– Можно ей написать? – спросила я у мамы, когда прошло несколько месяцев, а Лючия не вернулась.
На моих листах теперь не остается пятен от левой руки.
– Запретить писать я не могу, – неохотно ответила она.
Мама умеет писать по-тоскански и немного знает латынь, читает, как любая монахиня. Училась у прабабушки, которая, по слухам, посещала больницы и монастыри и давала уроки девочкам, брошенным родителями, потому что те хотели сыновей.
Папа пренебрежительно относится ко всему, что не приносит денег.
– Чтение – пустая трата времени. Все хранится здесь. – Он стучит согнутым пальцем по виску. – Все, что мне нужно знать, я держу в голове. Все, что хочу кому-то сказать, говорю в лицо.
И никогда не признается, что не умеет читать.
Первого числа каждого месяца я пишу письма Лючии. И каждый месяц мама прячет письмо в карман фартука. Я давно перестала спрашивать, нельзя ли навестить Лючию или где она живет, чтобы не сердить маму.
– Ты заштопала одежду? – спросила утром мама.
Фартук уже испачкался сажей от вычищенных очагов и забрызгался содержимым ночных горшков, которые я отнесла к реке. Теперь я встаю на час раньше. Я подросла и каждое утро, закончив домашние дела, иду в квартал Драго заполнять полки в таверне, помогая отцу.
– На носках тройные швы.
Я протягиваю ей чулки, обеспокоенно смотрю на ее оцепеневшие плечи, ссутулившуюся над хлебной бадьей фигуру. И передаю последнее письмо для Лючии.
Она кладет чулки с выстиранными рубашками отца и письмо на лавку возле разделочной доски для теста.
– Синьору Белли нужно заплатить за аренду.
И, отвязав мешочек с монетами, висевший на поясе, кладет его на стол.
– Sì, Mamma[11], – не двигаясь, говорю я.

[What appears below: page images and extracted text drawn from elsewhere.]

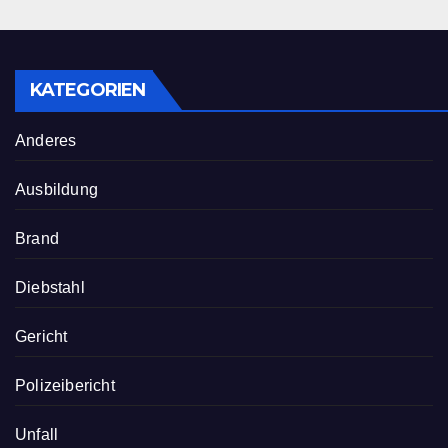
KATEGORIEN
Anderes
Ausbildung
Brand
Diebstahl
Gericht
Polizeibericht
Unfall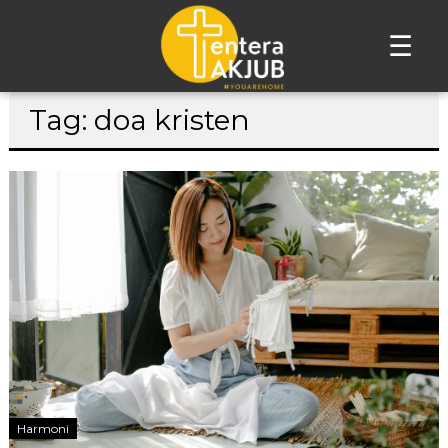
☰
Lompat
Tag: doa kristen
ke
konten
Harmoni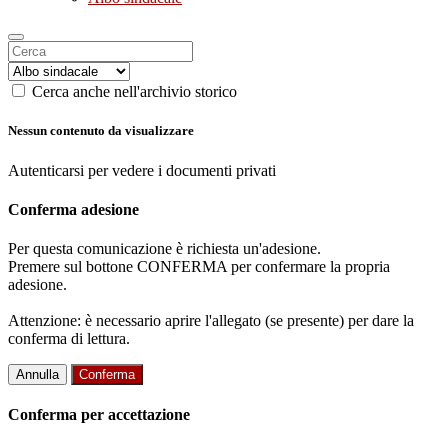
Cerca anche nell'archivio storico
Nessun contenuto da visualizzare
Autenticarsi per vedere i documenti privati
Conferma adesione
Per questa comunicazione è richiesta un'adesione.
Premere sul bottone CONFERMA per confermare la propria
adesione.
Attenzione: è necessario aprire l'allegato (se presente) per dare la
conferma di lettura.
Annulla
Conferma
Conferma per accettazione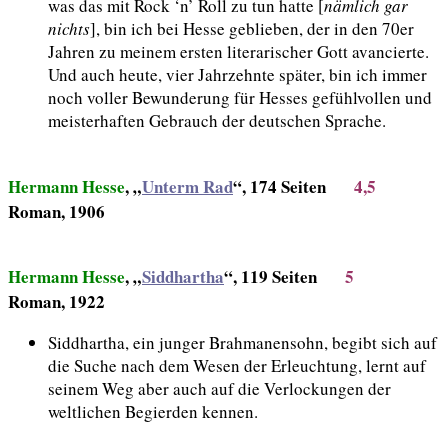
was das mit Rock ‘n’ Roll zu tun hatte [
nämlich gar
nichts
], bin ich bei Hesse geblieben, der in den 70er
Jahren zu meinem ersten literarischer Gott avancierte.
Und auch heute, vier Jahrzehnte später, bin ich immer
noch voller Bewunderung für Hesses gefühlvollen und
meisterhaften Gebrauch der deutschen Sprache.
Hermann Hesse
, „
Unterm Rad
“, 174 Seiten
4,5
Roman, 1906
Hermann Hesse
, „
Siddhartha
“, 119 Seiten
5
Roman, 1922
Siddhartha, ein junger Brahmanensohn, begibt sich auf
die Suche nach dem Wesen der Erleuchtung, lernt auf
seinem Weg aber auch auf die Verlockungen der
weltlichen Begierden kennen.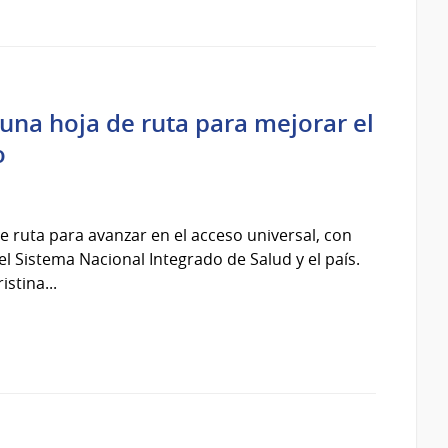
una hoja de ruta para mejorar el
o
 ruta para avanzar en el acceso universal, con
el Sistema Nacional Integrado de Salud y el país.
istina...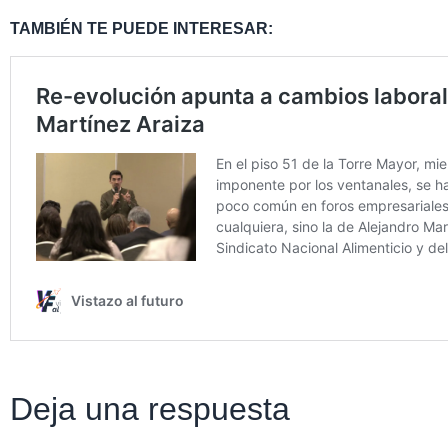
TAMBIÉN TE PUEDE INTERESAR:
Deja una respuesta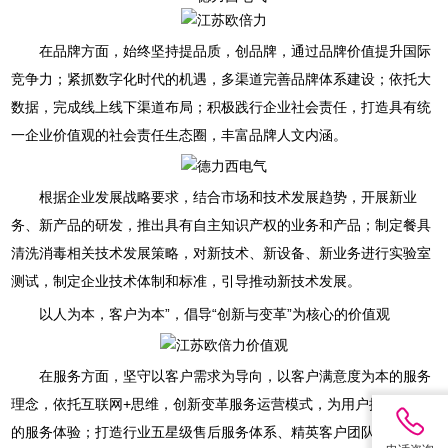
在品牌方面，始终坚持提品质，创品牌，通过品牌价值提升国际
竞争力；紧抓数字化时代的机遇，多渠道完善品牌体系建设；依托大
数据，完成线上线下渠道布局；积极践行企业社会责任，打造具有统
一企业价值观的社会责任生态圈，丰富品牌人文内涵。
根据企业发展战略要求，结合市场和技术发展趋势，开展新业
务、新产品的研发，推出具有自主知识产权的业务和产品；制定餐具
清洗消毒相关技术发展策略，对新技术、新设备、新业务进行实验室
测试，制定企业技术体制和标准，引导推动新技术发展。
以人为本，客户为本”，倡导“创新与变革”为核心的价值观
在服务方面，坚守以客户需求为导向，以客户满意度为本的服务
理念，依托互联网+思维，创新变革服务运营模式，为用户提供全新
的服务体验；打造行业五星级售后服务体系、精英客户团队，并不断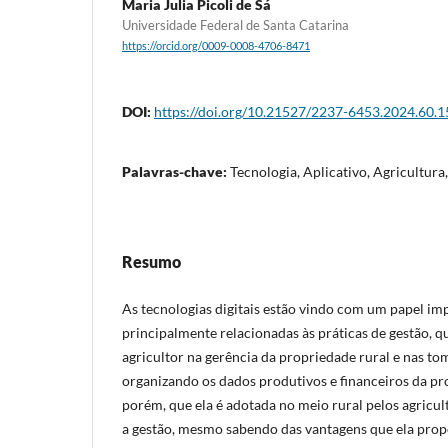
Maria Julia Picoli de Sá
Universidade Federal de Santa Catarina
https://orcid.org/0009-0008-4706-8471
DOI:
https://doi.org/10.21527/2237-6453.2024.60.
Palavras-chave:
Tecnologia, Aplicativo, Agricultura
Resumo
As tecnologias digitais estão vindo com um papel imp
principalmente relacionadas às práticas de gestão, qu
agricultor na gerência da propriedade rural e nas to
organizando os dados produtivos e financeiros da pr
porém, que ela é adotada no meio rural pelos agricu
a gestão, mesmo sabendo das vantagens que ela propo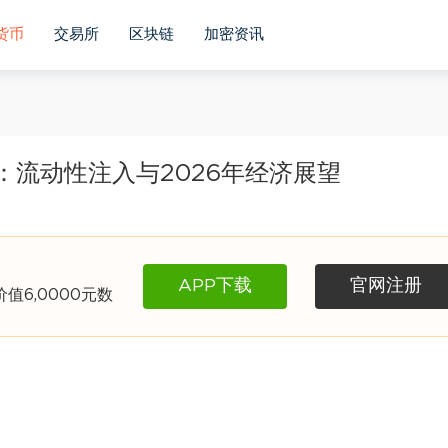
货币
交易所
区块链
加密资讯
折：流动性注入与2026年经济展望
APP下载
官网注册
6,0000元数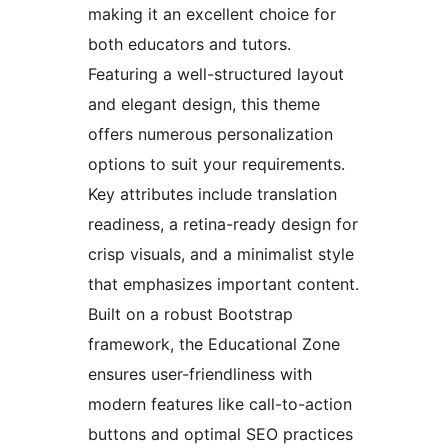
making it an excellent choice for
both educators and tutors.
Featuring a well-structured layout
and elegant design, this theme
offers numerous personalization
options to suit your requirements.
Key attributes include translation
readiness, a retina-ready design for
crisp visuals, and a minimalist style
that emphasizes important content.
Built on a robust Bootstrap
framework, the Educational Zone
ensures user-friendliness with
modern features like call-to-action
buttons and optimal SEO practices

И не ухожу, пока она не положит письмо в карман фартука.
– В этом месяце ребенку Лючии исполнится шесть лет. Я написала ей стихи.
– За аренду надо заплатить сегодня, – говорит мать, бросая в кипящую кастрюлю нарезанные луковицы чертальдо, от шелухи которых покраснели пальцы.

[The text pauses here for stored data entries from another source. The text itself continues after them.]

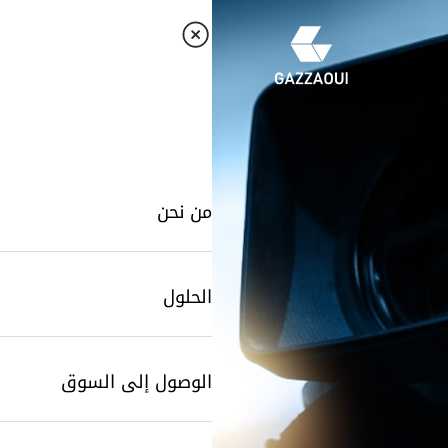
من نحن
الحلول
الوصول إلى السوق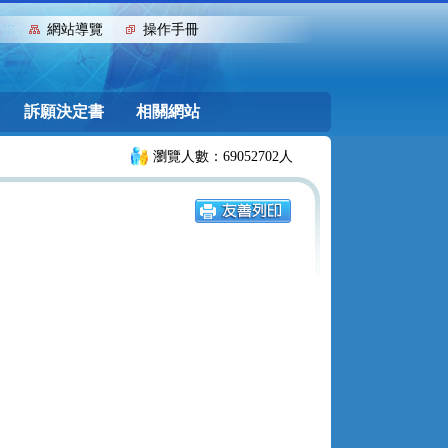
:::
網站導覽
操作手冊
訴願決定書
相關網站
瀏覽人數：69052702人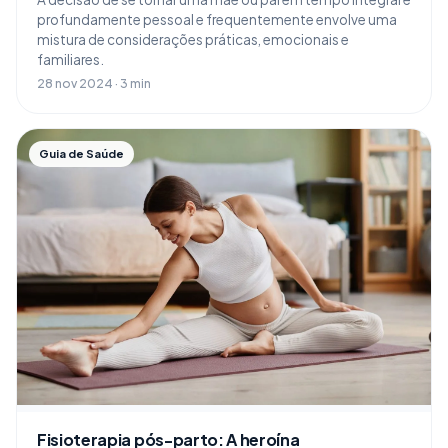
profundamente pessoal e frequentemente envolve uma
mistura de considerações práticas, emocionais e
familiares.
28 nov 2024 · 3 min
Guia de Saúde
Fisioterapia pós-parto: A heroína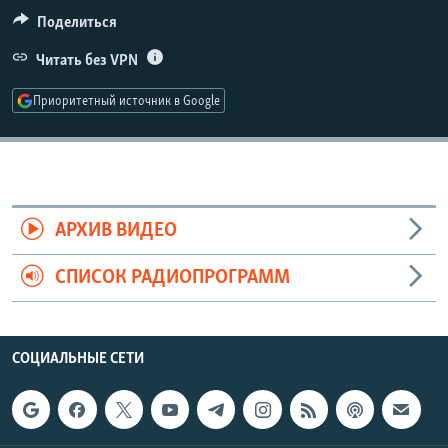
РАСПИСАНИЕ ВЕЩАНИЯ
Поделиться
ПОДПИШИТЕСЬ НА РАССЫЛКУ
Читать без VPN
Приоритетный источник в Google
СОЦИАЛЬНЫЕ СЕТИ
АРХИВ ВИДЕО
Все сайты РСЕ/РС
СПИСОК РАДИОПРОГРАММ
СОЦИАЛЬНЫЕ СЕТИ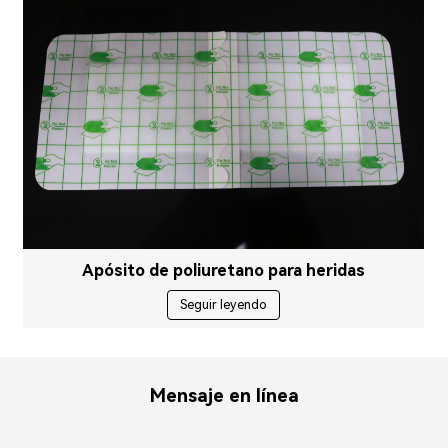
Apósito de poliuretano para heridas
Seguir leyendo
Mensaje en línea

– Хочу удостовериться, что она получит письмо.
– Так отправь сама.
С раскрасневшимся от пара лицом мать отстраняется от кастрюли.
– Только и слышу: Лючия, Лючия. Всегда Лючия. Хочешь жить с ней? Так иди. Я не держу.
Она хватает письмо со стола и протягивает мне.
– Ну давай, возьми!
Я забираю у нее письмо и смаргиваю слезы. Она рывком открывает буфет, роется за горшками и вытаскивает маленькую дубовую кубышку.
– Заодно прихвати и остальные.
Она сбрасывает крышку и вытряхивает из кубышки все мои письма до единого. Аккуратно сложенные странички скользят по старой деревянной лавке, кувыркаются и рассеиваются, падают на пол справа и слева. Кубышка с грохотом перекатывается у нас под ногами. Я бросаюсь подбирать письма и кубышку: если послышатся тяжелые шаги отца, несдобровать обеим. Пачкаю колени и слышу над собой тяжелое дыхание матери.
Когда я встаю, мать согнута пополам, как сломанная ветка, и ее руки в хлебном тесте. Я беру их в свои, ощущаю дрожь и влажность. Кажется, что она сейчас упадет в обморок. Высвободив руки, она зажмуривается и говорит:
– Она прекрасно знает, где ты живешь. А хоть раз тебе написала?
– У нее ребенок. Ей не до меня, – хрипло и кротко отвечаю я.
Мамины глаза темнеют, как камни на дне колодца.
– Она не нуждается в твоих глупых письмах. Ей нет до тебя дела. И не будет никогда.
– Ты ее плохо знаешь, – кричу я. – Ревнуешь. Ты наверняка бросила ее письма в огонь!
И, сгорая от вины и ярости, убегаю в церковь, пока не подняла на мать руку.
В церкви Святого Михаила я стыдливо смотрю на несуразные туфли, приглушаю большим рукавом плач. Опускаю руку в купель. Прикасаюсь пальцами ко лбу, груди, левому плечу, правому плечу. Воды много, и она капает со лба на нос.